Data excerpts:
++++

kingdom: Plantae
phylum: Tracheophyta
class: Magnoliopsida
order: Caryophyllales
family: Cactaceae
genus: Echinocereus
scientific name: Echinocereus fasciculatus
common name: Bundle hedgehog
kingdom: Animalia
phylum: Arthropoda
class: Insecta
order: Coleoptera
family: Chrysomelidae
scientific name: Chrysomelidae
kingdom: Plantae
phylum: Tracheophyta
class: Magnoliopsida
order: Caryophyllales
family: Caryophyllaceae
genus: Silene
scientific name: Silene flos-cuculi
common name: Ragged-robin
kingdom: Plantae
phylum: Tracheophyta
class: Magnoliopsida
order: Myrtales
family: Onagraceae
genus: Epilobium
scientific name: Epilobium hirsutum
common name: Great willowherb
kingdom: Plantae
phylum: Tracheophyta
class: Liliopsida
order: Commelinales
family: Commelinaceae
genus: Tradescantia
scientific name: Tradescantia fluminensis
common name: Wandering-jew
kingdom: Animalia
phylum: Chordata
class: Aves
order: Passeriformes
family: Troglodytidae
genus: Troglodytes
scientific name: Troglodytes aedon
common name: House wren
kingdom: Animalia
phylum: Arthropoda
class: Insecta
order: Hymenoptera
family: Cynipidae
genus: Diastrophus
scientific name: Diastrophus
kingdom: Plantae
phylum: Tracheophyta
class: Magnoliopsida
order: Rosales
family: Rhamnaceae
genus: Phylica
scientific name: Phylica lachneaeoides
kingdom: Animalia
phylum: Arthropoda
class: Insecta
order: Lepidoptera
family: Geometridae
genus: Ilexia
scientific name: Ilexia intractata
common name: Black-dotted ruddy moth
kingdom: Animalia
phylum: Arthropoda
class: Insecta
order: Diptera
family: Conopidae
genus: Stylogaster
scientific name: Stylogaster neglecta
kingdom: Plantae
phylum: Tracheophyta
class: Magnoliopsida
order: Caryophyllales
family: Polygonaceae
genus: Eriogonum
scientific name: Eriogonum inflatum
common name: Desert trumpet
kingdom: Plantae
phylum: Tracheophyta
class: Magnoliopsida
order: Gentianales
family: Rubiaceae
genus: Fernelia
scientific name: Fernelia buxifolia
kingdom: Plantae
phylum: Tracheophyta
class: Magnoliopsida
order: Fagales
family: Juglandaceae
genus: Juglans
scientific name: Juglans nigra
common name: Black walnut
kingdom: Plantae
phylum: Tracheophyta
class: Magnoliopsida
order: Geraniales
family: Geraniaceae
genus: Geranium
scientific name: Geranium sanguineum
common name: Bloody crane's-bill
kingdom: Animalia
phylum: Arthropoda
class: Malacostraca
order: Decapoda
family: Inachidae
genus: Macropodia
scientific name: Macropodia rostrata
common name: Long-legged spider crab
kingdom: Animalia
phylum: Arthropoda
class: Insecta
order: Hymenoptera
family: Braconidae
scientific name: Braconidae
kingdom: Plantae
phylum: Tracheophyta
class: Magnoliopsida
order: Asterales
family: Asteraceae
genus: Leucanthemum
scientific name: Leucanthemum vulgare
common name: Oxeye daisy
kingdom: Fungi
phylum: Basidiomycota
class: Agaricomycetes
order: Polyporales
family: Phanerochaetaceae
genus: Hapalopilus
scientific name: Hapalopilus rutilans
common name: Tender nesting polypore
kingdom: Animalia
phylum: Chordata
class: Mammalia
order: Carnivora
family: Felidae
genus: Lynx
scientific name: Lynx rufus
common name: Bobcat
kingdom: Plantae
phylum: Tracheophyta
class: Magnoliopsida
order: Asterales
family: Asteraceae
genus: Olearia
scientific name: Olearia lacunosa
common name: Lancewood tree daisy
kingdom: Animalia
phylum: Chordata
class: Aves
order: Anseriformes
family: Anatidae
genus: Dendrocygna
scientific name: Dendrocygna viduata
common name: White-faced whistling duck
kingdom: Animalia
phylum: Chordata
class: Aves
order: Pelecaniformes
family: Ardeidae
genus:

++++

Job: Lay out the taxonomic lines from every one of the records above as a single numbered list, omitting any blank lines.

Result:
1. kingdom: Plantae
2. phylum: Tracheophyta
3. class: Magnoliopsida
4. order: Caryophyllales
5. family: Cactaceae
6. genus: Echinocereus
7. scientific name: Echinocereus fasciculatus
8. common name: Bundle hedgehog
9. kingdom: Animalia
10. phylum: Arthropoda
11. class: Insecta
12. order: Coleoptera
13. family: Chrysomelidae
14. scientific name: Chrysomelidae
15. kingdom: Plantae
16. phylum: Tracheophyta
17. class: Magnoliopsida
18. order: Caryophyllales
19. family: Caryophyllaceae
20. genus: Silene
21. scientific name: Silene flos-cuculi
22. common name: Ragged-robin
23. kingdom: Plantae
24. phylum: Tracheophyta
25. class: Magnoliopsida
26. order: Myrtales
27. family: Onagraceae
28. genus: Epilobium
29. scientific name: Epilobium hirsutum
30. common name: Great willowherb
31. kingdom: Plantae
32. phylum: Tracheophyta
33. class: Liliopsida
34. order: Commelinales
35. family: Commelinaceae
36. genus: Tradescantia
37. scientific name: Tradescantia fluminensis
38. common name: Wandering-jew
39. kingdom: Animalia
40. phylum: Chordata
41. class: Aves
42. order: Passeriformes
43. family: Troglodytidae
44. genus: Troglodytes
45. scientific name: Troglodytes aedon
46. common name: House wren
47. kingdom: Animalia
48. phylum: Arthropoda
49. class: Insecta
50. order: Hymenoptera
51. family: Cynipidae
52. genus: Diastrophus
53. scientific name: Diastrophus
54. kingdom: Plantae
55. phylum: Tracheophyta
56. class: Magnoliopsida
57. order: Rosales
58. family: Rhamnaceae
59. genus: Phylica
60. scientific name: Phylica lachneaeoides
61. kingdom: Animalia
62. phylum: Arthropoda
63. class: Insecta
64. order: Lepidoptera
65. family: Geometridae
66. genus: Ilexia
67. scientific name: Ilexia intractata
68. common name: Black-dotted ruddy moth
69. kingdom: Animalia
70. phylum: Arthropoda
71. class: Insecta
72. order: Diptera
73. family: Conopidae
74. genus: Stylogaster
75. scientific name: Stylogaster neglecta
76. kingdom: Plantae
77. phylum: Tracheophyta
78. class: Magnoliopsida
79. order: Caryophyllales
80. family: Polygonaceae
81. genus: Eriogonum
82. scientific name: Eriogonum inflatum
83. common name: Desert trumpet
84. kingdom: Plantae
85. phylum: Tracheophyta
86. class: Magnoliopsida
87. order: Gentianales
88. family: Rubiaceae
89. genus: Fernelia
90. scientific name: Fernelia buxifolia
91. kingdom: Plantae
92. phylum: Tracheophyta
93. class: Magnoliopsida
94. order: Fagales
95. family: Juglandaceae
96. genus: Juglans
97. scientific name: Juglans nigra
98. common name: Black walnut
99. kingdom: Plantae
100. phylum: Tracheophyta
101. class: Magnoliopsida
102. order: Geraniales
103. family: Geraniaceae
104. genus: Geranium
105. scientific name: Geranium sanguineum
106. common name: Bloody crane's-bill
107. kingdom: Animalia
108. phylum: Arthropoda
109. class: Malacostraca
110. order: Decapoda
111. family: Inachidae
112. genus: Macropodia
113. scientific name: Macropodia rostrata
114. common name: Long-legged spider crab
115. kingdom: Animalia
116. phylum: Arthropoda
117. class: Insecta
118. order: Hymenoptera
119. family: Braconidae
120. scientific name: Braconidae
121. kingdom: Plantae
122. phylum: Tracheophyta
123. class: Magnoliopsida
124. order: Asterales
125. family: Asteraceae
126. genus: Leucanthemum
127. scientific name: Leucanthemum vulgare
128. common name: Oxeye daisy
129. kingdom: Fungi
130. phylum: Basidiomycota
131. class: Agaricomycetes
132. order: Polyporales
133. family: Phanerochaetaceae
134. genus: Hapalopilus
135. scientific name: Hapalopilus rutilans
136. common name: Tender nesting polypore
137. kingdom: Animalia
138. phylum: Chordata
139. class: Mammalia
140. order: Carnivora
141. family: Felidae
142. genus: Lynx
143. scientific name: Lynx rufus
144. common name: Bobcat
145. kingdom: Plantae
146. phylum: Tracheophyta
147. class: Magnoliopsida
148. order: Asterales
149. family: Asteraceae
150. genus: Olearia
151. scientific name: Olearia lacunosa
152. common name: Lancewood tree daisy
153. kingdom: Animalia
154. phylum: Chordata
155. class: Aves
156. order: Anseriformes
157. family: Anatidae
158. genus: Dendrocygna
159. scientific name: Dendrocygna viduata
160. common name: White-faced whistling duck
161. kingdom: Animalia
162. phylum: Chordata
163. class: Aves
164. order: Pelecaniformes
165. family: Ardeidae
166. genus:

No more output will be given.